A ingerência direta do governo na gestão das estatais mistas são chagas antigas no país e comprometem o desenvolvimento, impossibilitam a reforma do Estado e obscurecem a visão nacional do que sejam as nossas prioridades, já que os recursos são escassos e não podem ser usados em todas as frentes. É preciso escolher e, neste artigo, a defesa é que o full compliance seja o certo a se fazer.

Há de se perquirir se o ordenamento legal satisfaz a necessidade atual das estatais e se está claro para delimitar a aplicabilidade dos conceitos sociais e de lucro, tal como o conflito de interesses inerente a essa relação, tendo em vista os diferentes papéis dos acionistas.
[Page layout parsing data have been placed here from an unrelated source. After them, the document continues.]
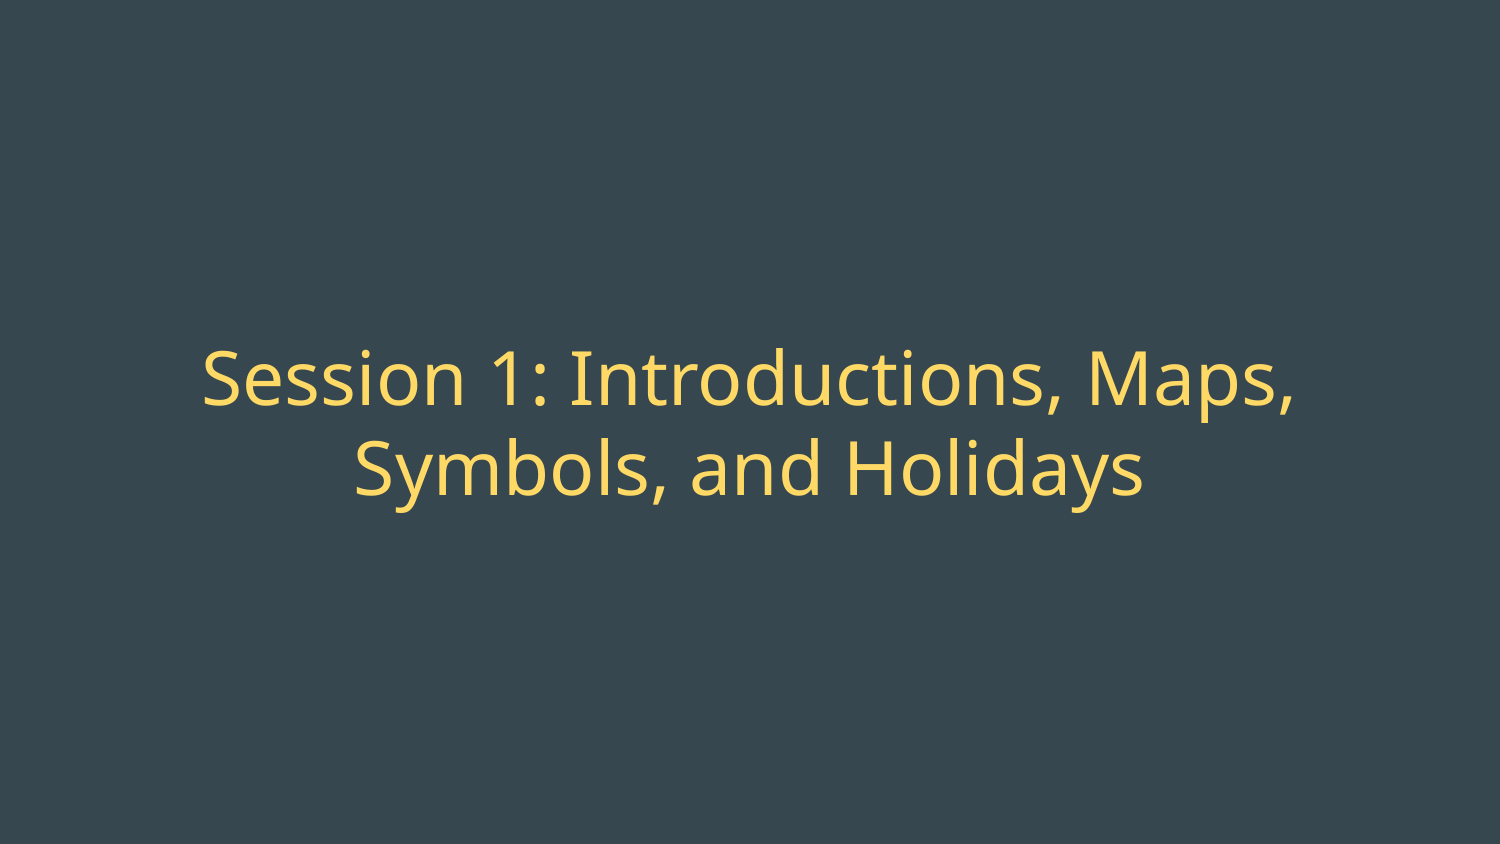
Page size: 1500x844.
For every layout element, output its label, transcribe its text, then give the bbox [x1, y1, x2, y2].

list Session 1: Introductions, Maps, Symbols, and Holidays [51, 315, 1449, 529]
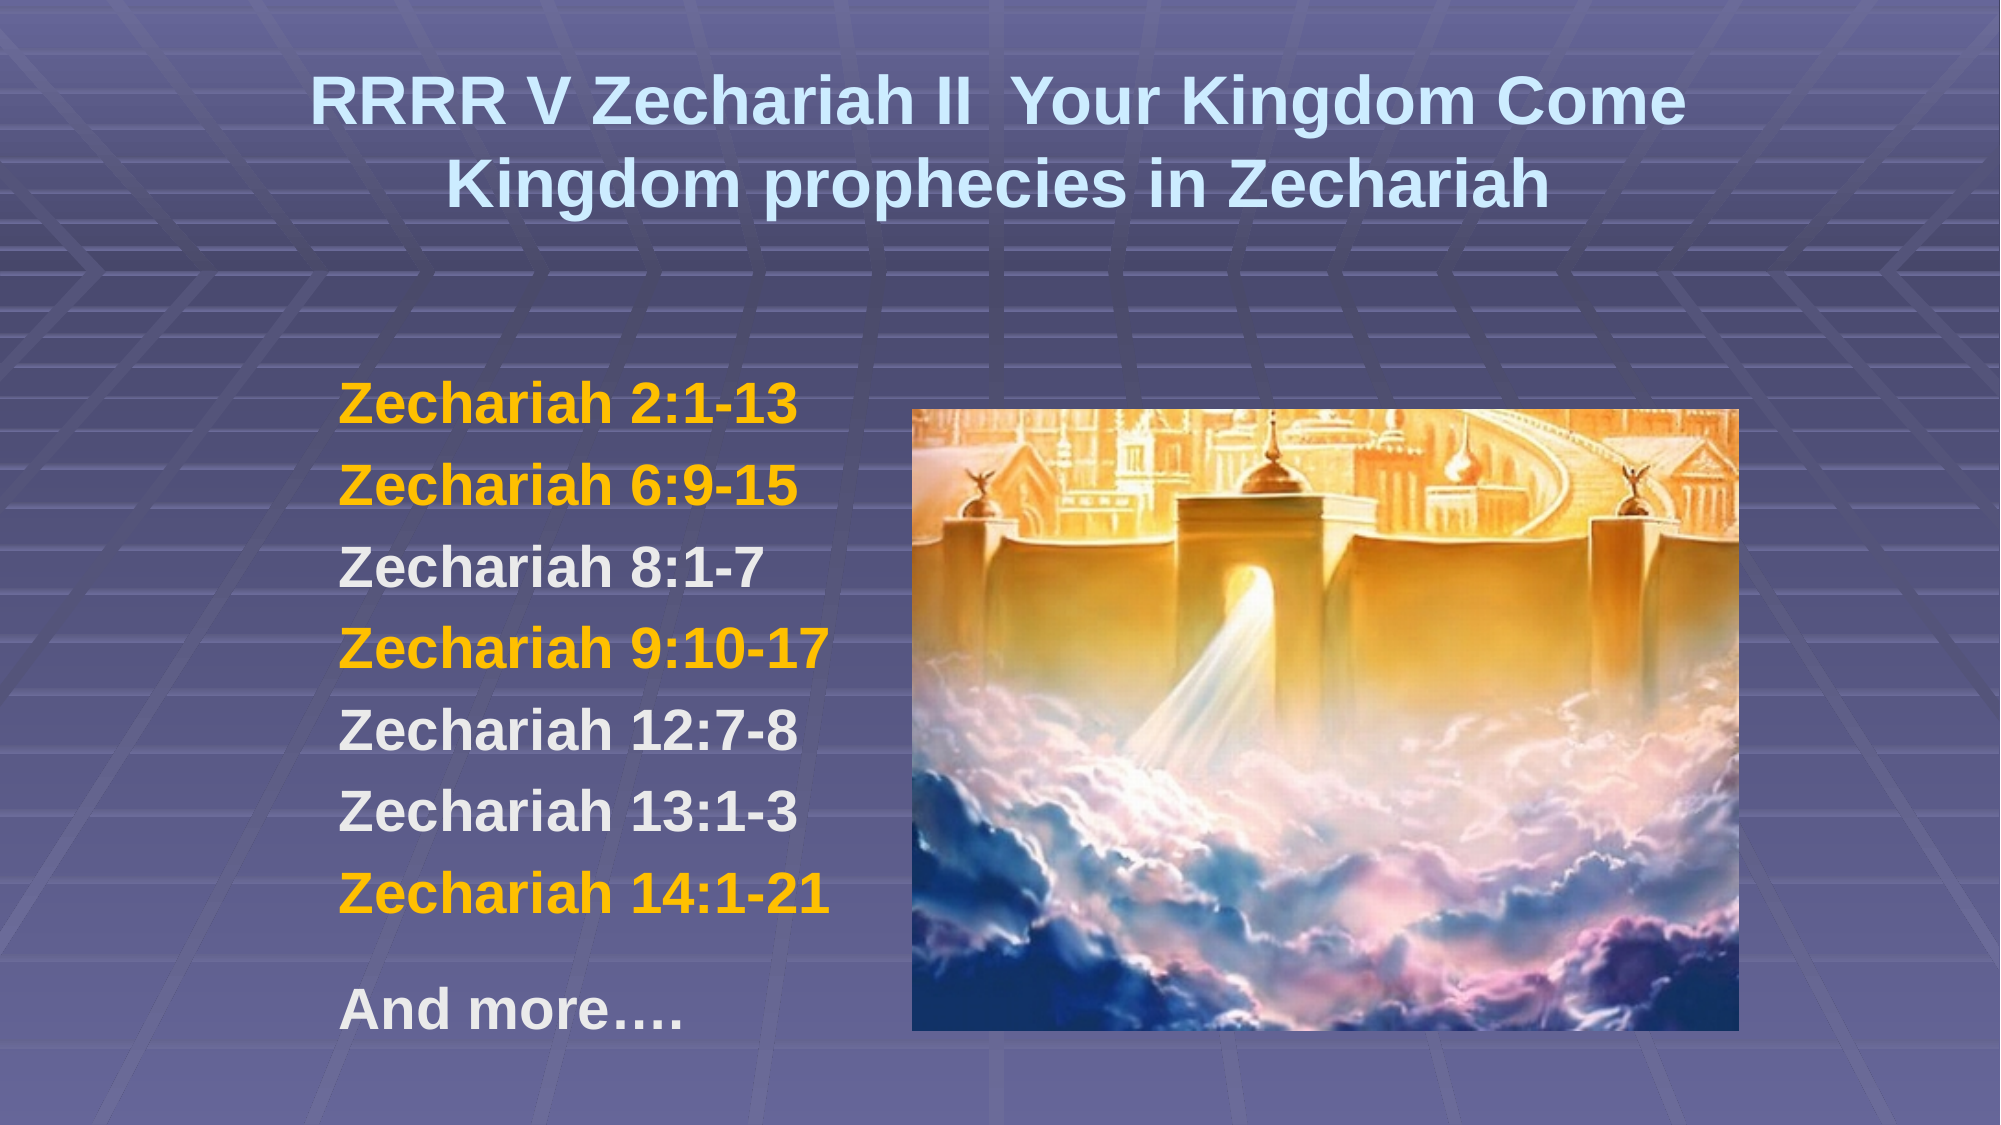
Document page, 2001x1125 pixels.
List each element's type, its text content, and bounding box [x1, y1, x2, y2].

title RRRR V Zechariah II Your Kingdom Come Kingdom prophecies in Zechariah [99, 44, 1899, 233]
picture [911, 408, 1740, 1031]
list Zechariah 2:1-13 Zechariah 6:9-15 Zechariah 8:1-7 Zechariah 9:10-17 Zechariah 12:7-8 Zechariah 13:1-3 Zechariah 14:1-21 And more…. [309, 358, 1695, 1125]
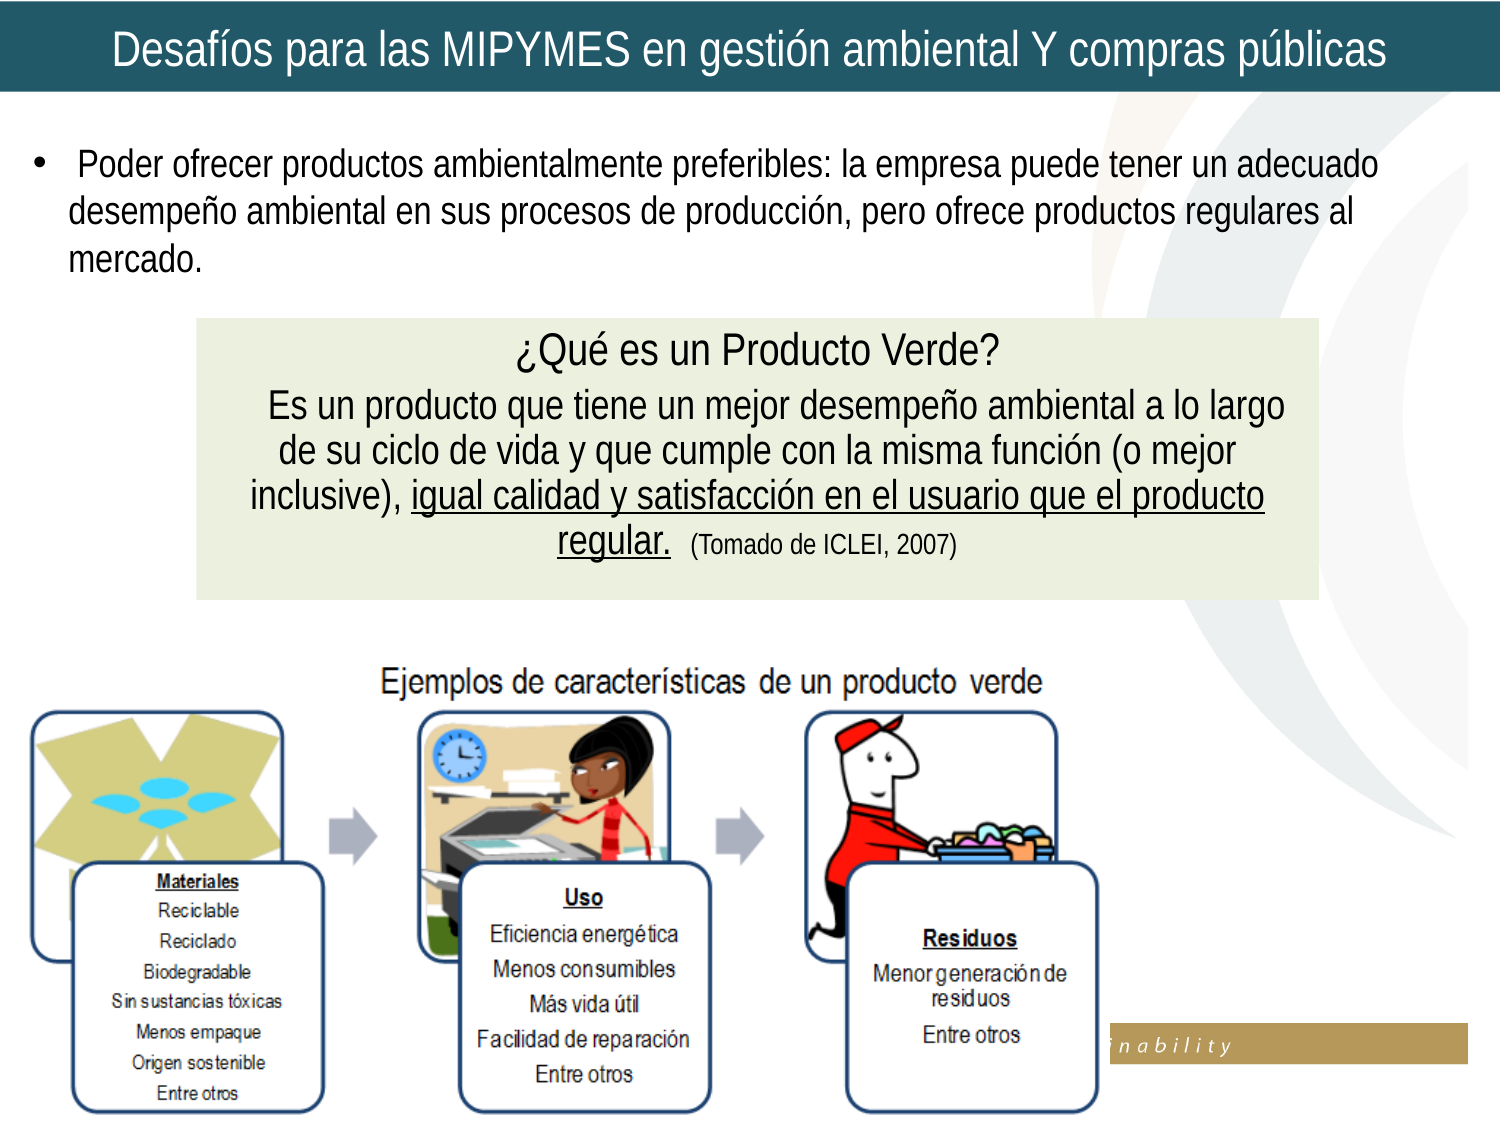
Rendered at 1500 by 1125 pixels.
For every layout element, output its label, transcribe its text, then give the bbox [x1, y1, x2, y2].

Como se sabe, no Brasil não há infraestrutura sem a forte presença das estatais e do Estado, seu acionista controlador.

A CVM e a Controladoria-Geral da União (CGU) precisam tornar-se centros de difusão, controle e implantação da mentalidade de full compliance não apenas na veste punitiva e sancionadora, mas agir como indutores dessa cultura, porque as empresas precisam sobreviver e progredir.

O compliance gera eficiência nos locais onde as zonas ambíguas de interesse tentam se instalar. Sua existência e eficácia ajudam de modo decisivo na função social e na obtenção da lucratividade segura e sustentável.